## Problem
Give only the number of lines in the records that include "delegate".

(Records from a dataset)
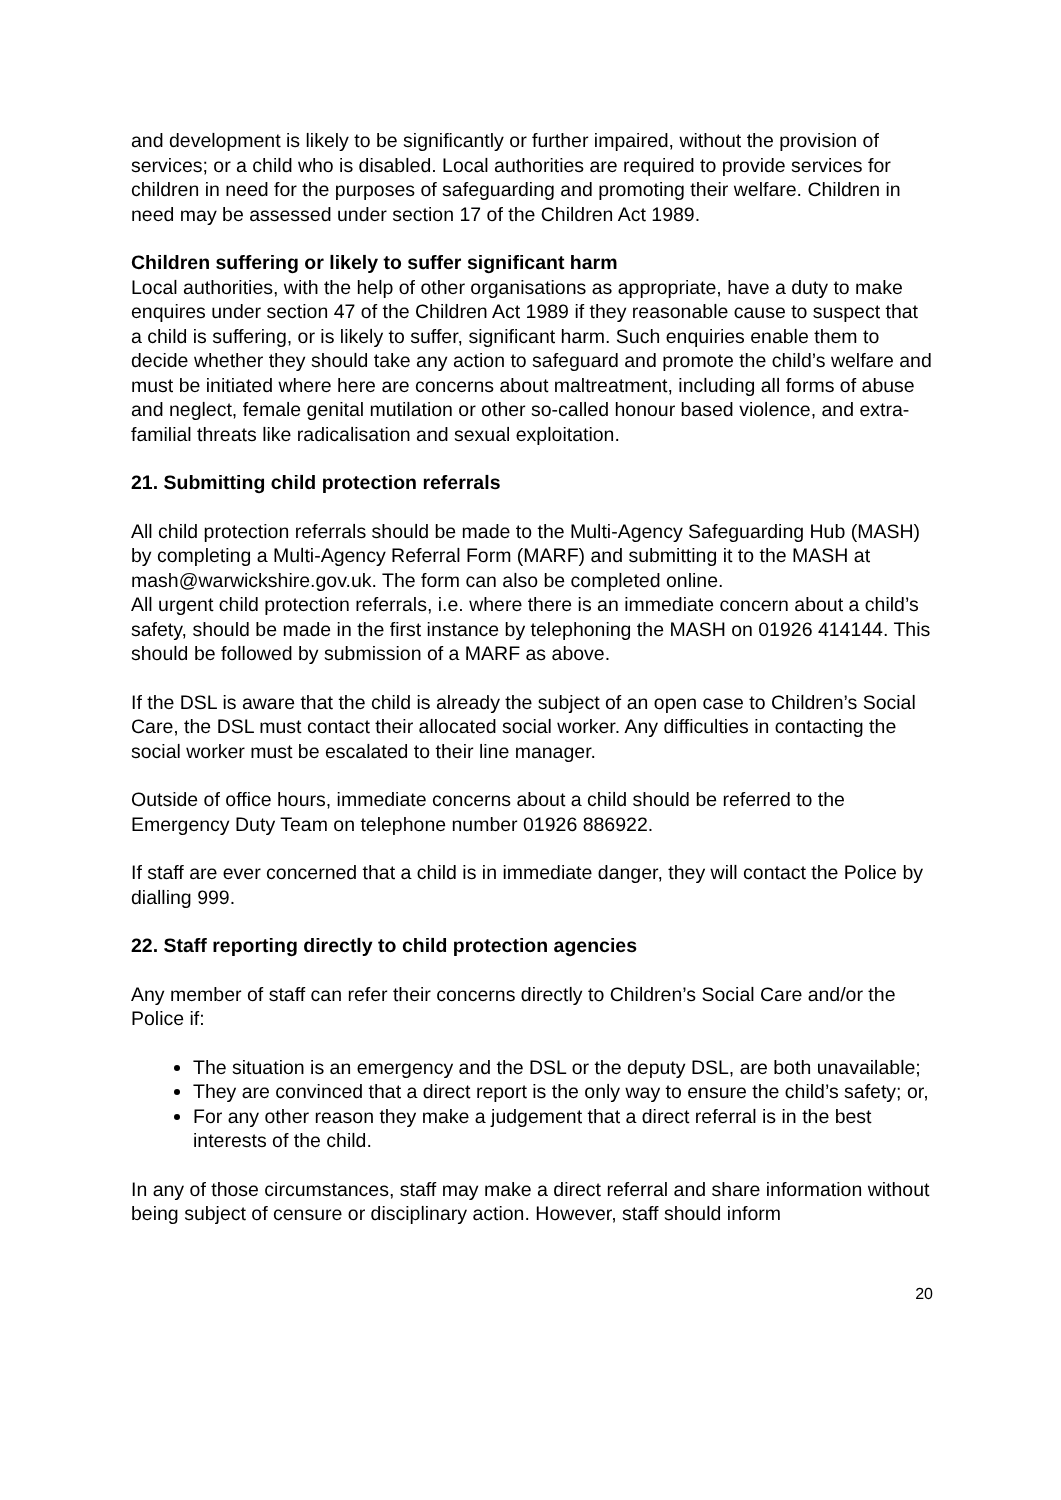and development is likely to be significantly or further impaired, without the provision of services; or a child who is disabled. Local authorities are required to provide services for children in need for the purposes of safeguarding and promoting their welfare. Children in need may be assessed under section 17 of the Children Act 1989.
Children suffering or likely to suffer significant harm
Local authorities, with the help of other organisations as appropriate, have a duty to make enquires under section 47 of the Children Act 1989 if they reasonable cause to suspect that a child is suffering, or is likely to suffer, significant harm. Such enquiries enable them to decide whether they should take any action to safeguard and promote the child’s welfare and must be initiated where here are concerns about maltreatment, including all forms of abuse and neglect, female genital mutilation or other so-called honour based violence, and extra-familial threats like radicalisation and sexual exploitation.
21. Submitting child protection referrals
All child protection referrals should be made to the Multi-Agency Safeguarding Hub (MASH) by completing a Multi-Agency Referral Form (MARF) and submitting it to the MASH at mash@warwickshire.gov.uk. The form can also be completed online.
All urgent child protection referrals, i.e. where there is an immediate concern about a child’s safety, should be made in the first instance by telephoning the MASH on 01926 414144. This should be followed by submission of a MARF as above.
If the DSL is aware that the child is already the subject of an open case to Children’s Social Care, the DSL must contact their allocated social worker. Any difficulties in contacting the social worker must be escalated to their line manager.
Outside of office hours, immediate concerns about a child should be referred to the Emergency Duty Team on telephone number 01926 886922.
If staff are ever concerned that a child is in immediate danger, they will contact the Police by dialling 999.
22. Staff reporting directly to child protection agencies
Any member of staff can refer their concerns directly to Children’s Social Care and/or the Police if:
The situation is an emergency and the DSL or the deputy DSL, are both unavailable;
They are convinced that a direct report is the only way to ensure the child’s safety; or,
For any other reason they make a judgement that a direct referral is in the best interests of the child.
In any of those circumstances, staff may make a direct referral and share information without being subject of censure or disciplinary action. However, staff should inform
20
==
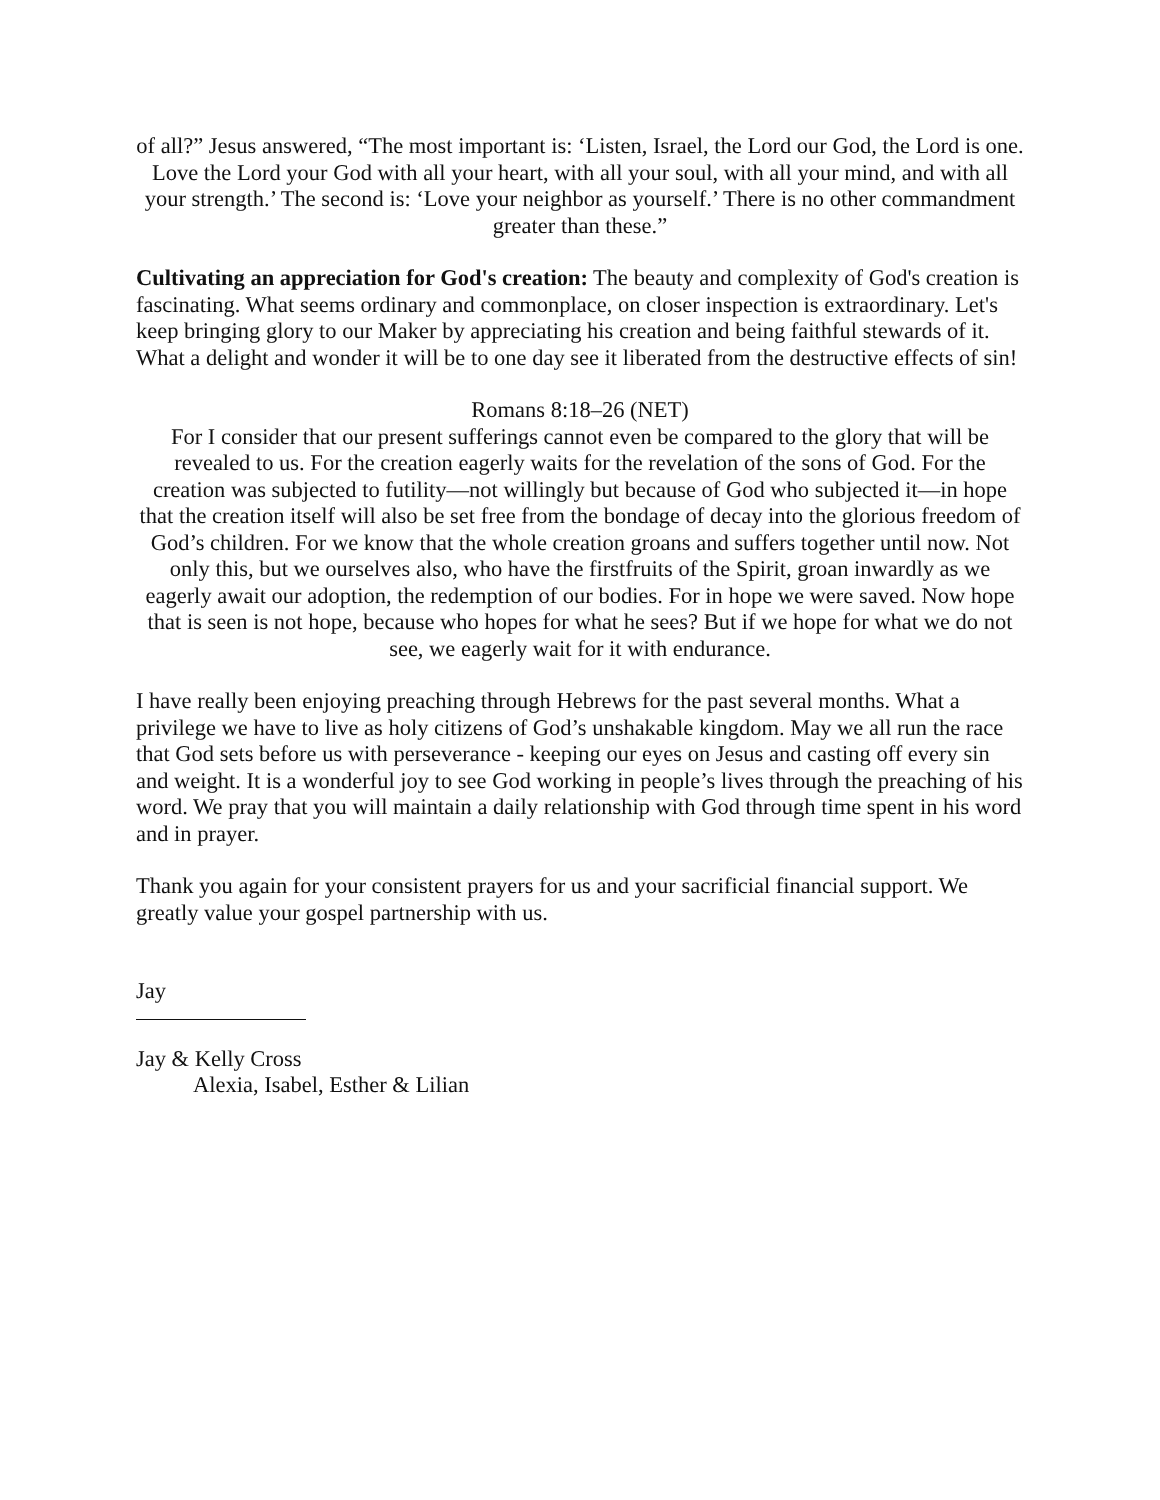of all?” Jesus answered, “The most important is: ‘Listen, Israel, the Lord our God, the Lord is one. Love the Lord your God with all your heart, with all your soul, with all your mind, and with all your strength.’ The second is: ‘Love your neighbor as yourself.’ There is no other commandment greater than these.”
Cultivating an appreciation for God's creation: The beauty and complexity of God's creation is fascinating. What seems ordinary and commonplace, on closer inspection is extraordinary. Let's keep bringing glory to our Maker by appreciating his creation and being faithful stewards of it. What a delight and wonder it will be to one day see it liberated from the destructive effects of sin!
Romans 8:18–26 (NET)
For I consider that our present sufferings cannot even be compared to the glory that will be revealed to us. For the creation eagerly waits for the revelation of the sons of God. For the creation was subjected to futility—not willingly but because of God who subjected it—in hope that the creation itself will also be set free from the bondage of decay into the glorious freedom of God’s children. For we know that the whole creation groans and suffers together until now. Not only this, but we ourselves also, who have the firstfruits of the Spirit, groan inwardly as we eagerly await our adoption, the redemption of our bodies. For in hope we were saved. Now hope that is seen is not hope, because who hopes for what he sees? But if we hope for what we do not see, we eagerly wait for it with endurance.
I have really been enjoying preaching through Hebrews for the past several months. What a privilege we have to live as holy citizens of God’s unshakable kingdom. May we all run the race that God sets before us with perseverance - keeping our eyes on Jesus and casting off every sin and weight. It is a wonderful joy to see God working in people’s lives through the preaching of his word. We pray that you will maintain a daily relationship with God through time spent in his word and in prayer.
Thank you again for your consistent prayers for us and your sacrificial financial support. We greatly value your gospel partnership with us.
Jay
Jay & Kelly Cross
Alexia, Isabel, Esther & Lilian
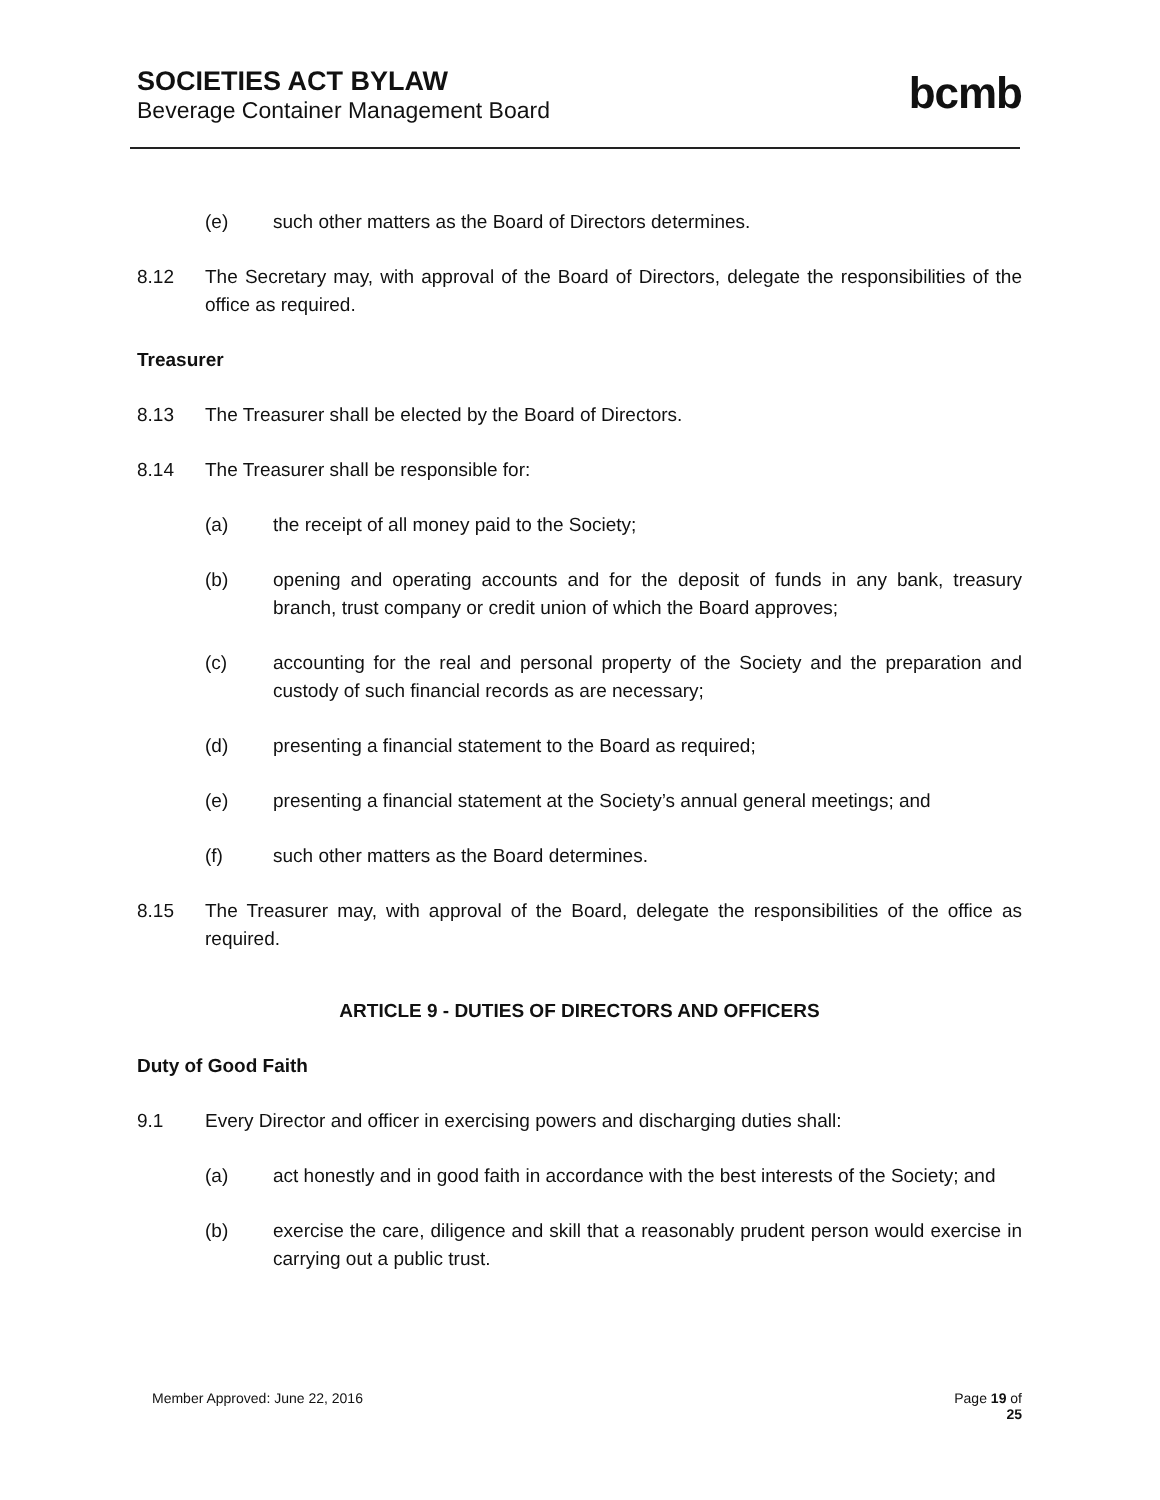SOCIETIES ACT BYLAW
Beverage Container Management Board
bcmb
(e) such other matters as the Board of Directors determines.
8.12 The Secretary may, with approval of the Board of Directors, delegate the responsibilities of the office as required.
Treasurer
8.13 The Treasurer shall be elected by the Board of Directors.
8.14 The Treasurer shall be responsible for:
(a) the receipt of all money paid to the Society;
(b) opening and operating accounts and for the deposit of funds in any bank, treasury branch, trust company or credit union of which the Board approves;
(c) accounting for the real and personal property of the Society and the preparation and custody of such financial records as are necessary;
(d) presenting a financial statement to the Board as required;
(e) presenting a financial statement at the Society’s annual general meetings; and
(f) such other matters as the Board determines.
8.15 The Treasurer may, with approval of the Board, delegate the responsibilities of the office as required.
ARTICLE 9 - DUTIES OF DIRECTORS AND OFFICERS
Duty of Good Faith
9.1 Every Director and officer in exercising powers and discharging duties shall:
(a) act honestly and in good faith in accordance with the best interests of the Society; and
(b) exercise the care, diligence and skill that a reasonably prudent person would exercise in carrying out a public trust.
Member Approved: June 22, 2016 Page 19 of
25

## Answer to this problem
2